* _WHAT YOU NEED TO DO_:
Transcribe the passage of the web scraping article starting with "In this article" and going on through "difficult to guess.".

* _PASSAGE GIVEN_:

====

Web Scraping on Modern Websites – Part 3
This article is the third part of blog series as the first part is Fast and Reliable Web Scraping on Modern Websites in which we have shown you the fastest and most reliable way to extract data from a website and the second part is Web Scraping on Modern Websites – Part 2 in which we have covered when you need to generate complex web requests to get data out of the Web API. I recommend you to go through these two articles before reading this.
In this article I will show you how to deal with the websites containing Cross-Site Forgery Tokens (CSRF) which is a secret, unique and unpredictable value a server-side application generates in order to protect CSRF vulnerable resources and is a common roadblock encountered during web scraping. This token is unique per user session and should be of large random value to make it difficult to guess.
Generating Complex Web API Requests containing CSRF tokens
Creating secure web API requests involving CSRF tokens is a two-step procedure. Initially, you must identify and analyze the web requests that the website sends to the API, including the crucial CSRF token. Afterwards, you can leverage this information to craft your own requests while ensuring proper CSRF token inclusion.
The detection and examination of these web requests can be accomplished using tools like Fiddler, Web Browser developer tools, or specialized web scraping software such as Sequentum Enterprise. This process shares similarities with the approach discussed in my earlier article, but it also requires a specific focus on the web request headers and the inclusion of the CSRF token when interacting with the Web API.
Understanding the Challenge: CSRF Tokens
Before we go through the solution, let's first understand what CSRF tokens are and why they are a significant challenge for web scraping.
CSRF tokens, short for Cross-Site Forgery Tokens, are security measures employed by websites to prevent unauthorized actions or requests from being made on behalf of a user without their consent. They are used to verify that a request or action initiated on a website originates from a legitimate source, typically by embedding a unique token within the website's forms. When a user submits a form or performs an action, the CSRF token is checked to ensure that it matches the expected value. If not, the request is rejected, thereby throwing potential attacks.
Challenges with CSRF Tokens in Web Scraping
For web scrapers, CSRF tokens pose a considerable obstacle. Since the primary purpose of a scraper is to automate data retrieval, it operates independently of the typical user interactions that trigger the generation of CSRF tokens. When a scraper attempts to access a website, it often lacks the necessary CSRF token, resulting in rejected requests and failed scraping attempts
An Example
Consider the website https://www.myschools.nyc/en/schools/pre-k/ , which specializes in finding information and applying for pre-kindergarten (pre-K) programs, as an instructive case in dealing with complex Web API requests containing CSRF tokens.

====

* _SUPPLIED MATERIAL_:
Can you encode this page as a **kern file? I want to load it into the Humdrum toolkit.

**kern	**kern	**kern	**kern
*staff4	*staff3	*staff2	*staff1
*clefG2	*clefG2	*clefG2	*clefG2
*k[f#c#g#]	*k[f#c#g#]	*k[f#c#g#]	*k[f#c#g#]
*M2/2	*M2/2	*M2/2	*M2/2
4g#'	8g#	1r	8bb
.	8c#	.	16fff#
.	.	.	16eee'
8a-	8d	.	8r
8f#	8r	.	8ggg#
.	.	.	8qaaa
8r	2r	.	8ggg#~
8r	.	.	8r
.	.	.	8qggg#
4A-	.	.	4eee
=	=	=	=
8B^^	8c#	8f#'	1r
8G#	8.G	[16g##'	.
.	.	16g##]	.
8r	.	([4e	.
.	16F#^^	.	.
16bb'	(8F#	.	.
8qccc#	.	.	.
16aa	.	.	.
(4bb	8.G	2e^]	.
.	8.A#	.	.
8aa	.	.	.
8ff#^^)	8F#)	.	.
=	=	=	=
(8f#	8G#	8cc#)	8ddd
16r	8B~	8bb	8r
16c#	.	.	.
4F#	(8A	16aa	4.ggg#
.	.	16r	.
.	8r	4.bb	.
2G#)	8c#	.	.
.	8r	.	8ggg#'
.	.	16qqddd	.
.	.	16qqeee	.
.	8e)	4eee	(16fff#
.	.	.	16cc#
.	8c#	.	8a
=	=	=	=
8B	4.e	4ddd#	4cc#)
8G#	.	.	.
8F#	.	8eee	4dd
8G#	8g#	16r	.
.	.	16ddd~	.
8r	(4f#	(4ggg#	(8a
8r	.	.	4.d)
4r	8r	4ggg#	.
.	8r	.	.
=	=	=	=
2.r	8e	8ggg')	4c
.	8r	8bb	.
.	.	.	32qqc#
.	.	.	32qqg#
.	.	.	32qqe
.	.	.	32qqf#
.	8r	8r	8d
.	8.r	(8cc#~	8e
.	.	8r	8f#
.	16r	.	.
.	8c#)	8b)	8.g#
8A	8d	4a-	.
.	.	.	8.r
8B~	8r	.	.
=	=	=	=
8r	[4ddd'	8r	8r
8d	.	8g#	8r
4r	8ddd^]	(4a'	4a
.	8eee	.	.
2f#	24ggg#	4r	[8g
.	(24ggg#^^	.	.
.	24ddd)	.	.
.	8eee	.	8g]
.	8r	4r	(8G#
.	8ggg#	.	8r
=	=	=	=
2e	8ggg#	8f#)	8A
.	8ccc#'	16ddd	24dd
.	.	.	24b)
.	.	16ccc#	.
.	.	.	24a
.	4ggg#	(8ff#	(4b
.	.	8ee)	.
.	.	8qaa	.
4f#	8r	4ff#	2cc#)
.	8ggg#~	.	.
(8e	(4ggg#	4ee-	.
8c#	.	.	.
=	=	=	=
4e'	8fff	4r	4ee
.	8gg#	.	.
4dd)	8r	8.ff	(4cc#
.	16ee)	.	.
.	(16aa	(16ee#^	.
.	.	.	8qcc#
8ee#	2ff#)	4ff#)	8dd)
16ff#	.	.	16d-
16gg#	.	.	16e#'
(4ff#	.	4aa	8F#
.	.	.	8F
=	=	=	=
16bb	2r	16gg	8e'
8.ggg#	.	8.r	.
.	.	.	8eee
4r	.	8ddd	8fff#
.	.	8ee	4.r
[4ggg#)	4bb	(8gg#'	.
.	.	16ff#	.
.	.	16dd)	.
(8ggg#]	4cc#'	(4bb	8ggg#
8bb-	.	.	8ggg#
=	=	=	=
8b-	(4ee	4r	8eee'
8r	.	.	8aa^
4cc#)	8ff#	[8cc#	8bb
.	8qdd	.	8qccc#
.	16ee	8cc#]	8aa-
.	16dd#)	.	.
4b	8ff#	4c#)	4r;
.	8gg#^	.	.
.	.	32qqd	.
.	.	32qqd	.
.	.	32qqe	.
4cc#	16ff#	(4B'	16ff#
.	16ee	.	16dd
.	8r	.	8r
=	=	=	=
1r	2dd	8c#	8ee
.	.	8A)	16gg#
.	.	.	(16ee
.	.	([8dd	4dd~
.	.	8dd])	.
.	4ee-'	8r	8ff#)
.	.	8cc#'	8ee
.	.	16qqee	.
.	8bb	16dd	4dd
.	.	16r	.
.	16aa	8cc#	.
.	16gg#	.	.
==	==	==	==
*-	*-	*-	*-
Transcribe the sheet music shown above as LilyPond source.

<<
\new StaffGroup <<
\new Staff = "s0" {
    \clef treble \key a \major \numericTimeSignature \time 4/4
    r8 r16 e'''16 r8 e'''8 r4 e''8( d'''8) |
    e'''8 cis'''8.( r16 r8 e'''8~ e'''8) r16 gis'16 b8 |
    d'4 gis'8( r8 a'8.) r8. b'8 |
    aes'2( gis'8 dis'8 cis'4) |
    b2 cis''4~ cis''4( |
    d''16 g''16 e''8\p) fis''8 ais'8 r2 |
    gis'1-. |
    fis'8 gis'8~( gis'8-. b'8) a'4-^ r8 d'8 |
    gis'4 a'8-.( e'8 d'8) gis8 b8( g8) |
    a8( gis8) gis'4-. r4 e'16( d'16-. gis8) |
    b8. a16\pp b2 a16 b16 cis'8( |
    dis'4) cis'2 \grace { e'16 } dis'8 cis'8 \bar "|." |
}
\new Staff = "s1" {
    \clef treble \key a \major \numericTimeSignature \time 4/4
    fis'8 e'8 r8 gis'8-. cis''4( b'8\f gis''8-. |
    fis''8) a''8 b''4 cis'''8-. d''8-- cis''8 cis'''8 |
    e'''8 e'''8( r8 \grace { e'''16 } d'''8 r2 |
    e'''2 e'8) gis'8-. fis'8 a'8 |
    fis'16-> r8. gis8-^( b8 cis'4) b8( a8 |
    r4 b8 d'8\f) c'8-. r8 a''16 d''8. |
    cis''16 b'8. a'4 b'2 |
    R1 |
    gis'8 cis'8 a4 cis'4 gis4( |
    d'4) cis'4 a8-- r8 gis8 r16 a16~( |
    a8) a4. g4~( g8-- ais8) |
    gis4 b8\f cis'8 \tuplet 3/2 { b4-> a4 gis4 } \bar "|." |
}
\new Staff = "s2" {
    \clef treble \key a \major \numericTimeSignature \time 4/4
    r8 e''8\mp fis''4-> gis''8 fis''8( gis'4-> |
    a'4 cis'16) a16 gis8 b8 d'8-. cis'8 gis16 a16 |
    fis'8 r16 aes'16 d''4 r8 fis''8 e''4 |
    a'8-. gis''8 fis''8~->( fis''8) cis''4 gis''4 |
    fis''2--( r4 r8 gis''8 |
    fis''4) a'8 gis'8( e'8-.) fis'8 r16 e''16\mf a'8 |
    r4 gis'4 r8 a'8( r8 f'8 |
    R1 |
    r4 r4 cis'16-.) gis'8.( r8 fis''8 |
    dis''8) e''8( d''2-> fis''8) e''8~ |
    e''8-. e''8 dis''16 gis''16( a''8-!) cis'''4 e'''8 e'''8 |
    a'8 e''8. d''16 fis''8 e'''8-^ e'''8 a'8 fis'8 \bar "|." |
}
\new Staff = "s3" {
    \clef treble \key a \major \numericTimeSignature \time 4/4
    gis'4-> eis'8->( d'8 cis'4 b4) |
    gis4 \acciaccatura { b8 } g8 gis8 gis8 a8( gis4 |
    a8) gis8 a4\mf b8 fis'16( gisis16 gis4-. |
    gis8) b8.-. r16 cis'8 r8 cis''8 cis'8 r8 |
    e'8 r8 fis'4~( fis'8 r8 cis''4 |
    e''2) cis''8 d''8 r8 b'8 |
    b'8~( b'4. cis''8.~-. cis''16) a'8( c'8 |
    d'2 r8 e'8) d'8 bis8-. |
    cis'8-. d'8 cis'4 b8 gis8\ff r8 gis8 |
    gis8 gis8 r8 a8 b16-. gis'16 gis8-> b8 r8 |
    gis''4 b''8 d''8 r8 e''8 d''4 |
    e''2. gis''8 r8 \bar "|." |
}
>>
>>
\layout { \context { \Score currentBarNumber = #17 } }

====

* _TASK RESULT_:
In this article I will show you how to deal with the websites containing Cross-Site Forgery Tokens (CSRF) which is a secret, unique and unpredictable value a server-side application generates in order to protect CSRF vulnerable resources and is a common roadblock encountered during web scraping. This token is unique per user session and should be of large random value to make it difficult to guess.